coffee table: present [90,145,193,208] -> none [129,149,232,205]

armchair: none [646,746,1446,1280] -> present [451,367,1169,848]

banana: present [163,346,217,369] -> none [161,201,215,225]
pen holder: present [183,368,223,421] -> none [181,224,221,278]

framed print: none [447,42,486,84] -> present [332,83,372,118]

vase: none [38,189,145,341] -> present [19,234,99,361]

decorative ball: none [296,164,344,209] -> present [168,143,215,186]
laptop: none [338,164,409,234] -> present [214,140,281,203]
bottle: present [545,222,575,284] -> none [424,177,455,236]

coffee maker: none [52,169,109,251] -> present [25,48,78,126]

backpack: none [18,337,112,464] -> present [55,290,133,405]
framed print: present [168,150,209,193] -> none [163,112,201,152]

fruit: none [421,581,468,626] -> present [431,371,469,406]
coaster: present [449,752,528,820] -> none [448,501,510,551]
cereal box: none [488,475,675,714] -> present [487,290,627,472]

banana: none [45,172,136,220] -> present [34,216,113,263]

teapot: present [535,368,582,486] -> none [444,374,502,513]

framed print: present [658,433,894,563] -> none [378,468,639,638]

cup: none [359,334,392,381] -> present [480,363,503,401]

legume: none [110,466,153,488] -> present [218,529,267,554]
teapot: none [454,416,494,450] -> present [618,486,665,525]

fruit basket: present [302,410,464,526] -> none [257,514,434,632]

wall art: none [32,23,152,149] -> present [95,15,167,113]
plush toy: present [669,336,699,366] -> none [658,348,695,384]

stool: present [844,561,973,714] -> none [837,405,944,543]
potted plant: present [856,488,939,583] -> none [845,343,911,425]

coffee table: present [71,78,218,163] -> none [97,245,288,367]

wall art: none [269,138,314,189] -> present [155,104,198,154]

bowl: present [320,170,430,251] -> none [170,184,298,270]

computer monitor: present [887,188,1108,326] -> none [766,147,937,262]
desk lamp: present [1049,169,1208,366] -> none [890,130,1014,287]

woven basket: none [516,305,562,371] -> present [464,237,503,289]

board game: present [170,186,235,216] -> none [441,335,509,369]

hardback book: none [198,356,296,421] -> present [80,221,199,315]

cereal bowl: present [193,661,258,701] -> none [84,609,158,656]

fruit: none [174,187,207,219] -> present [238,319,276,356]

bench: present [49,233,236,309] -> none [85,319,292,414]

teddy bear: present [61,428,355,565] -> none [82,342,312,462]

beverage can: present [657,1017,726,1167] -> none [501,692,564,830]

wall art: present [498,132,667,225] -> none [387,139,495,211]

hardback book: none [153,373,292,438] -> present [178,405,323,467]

◆ ◆ ◆ ◆ ◆ ◆ ◆

Exercise description: Each line from the one with "fruit: none [174,187,207,219]" through the last line of the records must be written out word for word. Include nothing else.

Answer to this problem:
fruit: none [174,187,207,219] -> present [238,319,276,356]

bench: present [49,233,236,309] -> none [85,319,292,414]

teddy bear: present [61,428,355,565] -> none [82,342,312,462]

beverage can: present [657,1017,726,1167] -> none [501,692,564,830]

wall art: present [498,132,667,225] -> none [387,139,495,211]

hardback book: none [153,373,292,438] -> present [178,405,323,467]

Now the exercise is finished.